In the nick of time, CSX Corp. on Monday offered $28 a share for the stock of Sea-Land Corp., the largest U.S. container ship company, and thus may have saved it from a takeover by financier Harold Simmons. Simmons, who owns 39.5% of Sea-Land, had planned to acquire the rest this week for $26 a share through Amalgamated Sugar Co., an Ogden, Utah, beet sugar processor that he owns.
Cash offers, takeover talk, the same old tiresome story. Does it make more than two bucks worth of difference if CSX or Amalgamated takes over Sea-Land?
Well, yes it does. CSX, the railroad holding company, will be able to work with Sea-Land to form an intermodal transportation system. On the face of it, a stronger company serving U.S. and world markets could emerge.
Simmons, on the other hand, wanted Sea-Land in order to use its cash assets to acquire still other companies. Simmons, proclaimed by his own public relations material to have built a personal fortune in the hundreds of millions in the last 25 years, is a 54-year-old Dallas-based businessman whose business is taking over other companies. Simmons doesn’t like to put it that way though, nor does he like the terms takeover or raider. He prefers to describe himself as an investor who buys when he perceives more value in a stock than the market is saying it’s worth.
But Simmons is not a passive investor, content to sit with his stock and wait for the market to validate his judgment. After acquiring 9.5% of Sea-Land last year at about $18 a share, Simmons first offered $25 a share for the company--which called his offer “most unwelcome"--then upped it to $26. But the offer wasn’t unwelcome to Sea-Land’s institutional shareholders; they sold eagerly, and Simmons accumulated 39.5% of Sea-Land’s stock. If he now sells out to CSX, his profit could be $40 million--a 20% return on a $200-million investment.
Does It for Profit
He doesn’t claim to be a Boy Scout. “I don’t feel I have to justify what I do as being altruistic,” says Simmons in the office of an estate that he owns in Santa Barbara. “I do it to make money, for myself and my family and my children.”
But he does claim to be a force for good in the economy, a catalyst and reformer “promoting the free flow of capital in the markets, promoting capitalism.”
Most company managements that Simmons has dealt with would use far less complimentary terms to describe him.
What’s the truth of the matter?
That Simmons represents a fairly prevalent tendency in our economy these days, one that we might call the trading tendency. It is a view of business that, in Simmons’ words, told the management of an Oregon timber company to speed up the tree-cutting schedule “because shareholders want a maximum price for their stock, and they want it within a reasonable period of time.” It is a view of business that is more short-term than long-term.

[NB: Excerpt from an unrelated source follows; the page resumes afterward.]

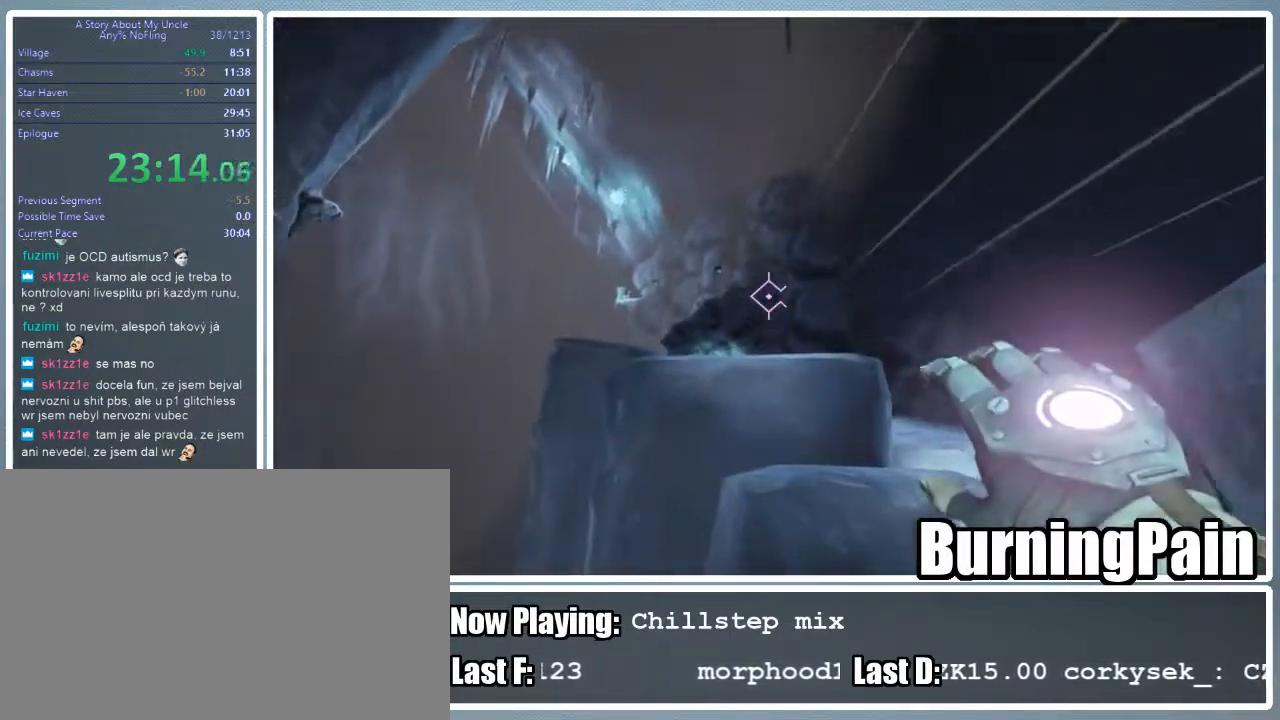
{"keys": ["shift", "w"], "mouse": ["right"], "events": [[311, "space", "down"], [400, "space", "up"]]}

But we don’t gain much understanding if we dismiss or criticize Simmons on that score. He didn’t make his fortune in isolation. He made it by taking advantage of the propensity to trade for quick profit by institutional investors, who these days hold more than half of the stock in every one of our large corporations. By owning large blocks of stock, and yet trading them as if they had no responsibility for the consequences, the modern institutions make the takeover game “easier,” says Simmons, “much easier.”
Some academic experts maintain that there is no inherent conflict between the goals of the modern American corporation and those of the modern shareholders. Simmons is smarter than that. He knows there is a conflict. A company manager whose stock he was acquiring explained to him, says Simmons, that stockholders were only one of his concerns. “He said, ‘Look, Harold, my concerns are my employees, my management staff, my customers, my suppliers.’ ”
Many would side with the broader view of the company manager, and, indeed, his view is in keeping with what history tells is U.S. society’s understanding of the corporation’s purpose. So what is to resolve that view’s conflict with today’s pattern of shareholding? The free market, says Simmons--whose principal holding is a government-protected sugar firm.
“I’ll come in, or Carl Icahn, or Irwin Jacobs, and we’ll buy enough of the stock so that if management doesn’t do its own restructuring, we’ll restructure for them.”
Faced with that prospect for the long-term future of American business, perhaps institutional money managers and the company pension funds on whose behalf they do their investing--or trading--might think about whether ownership brings with it any responsibility for judgment.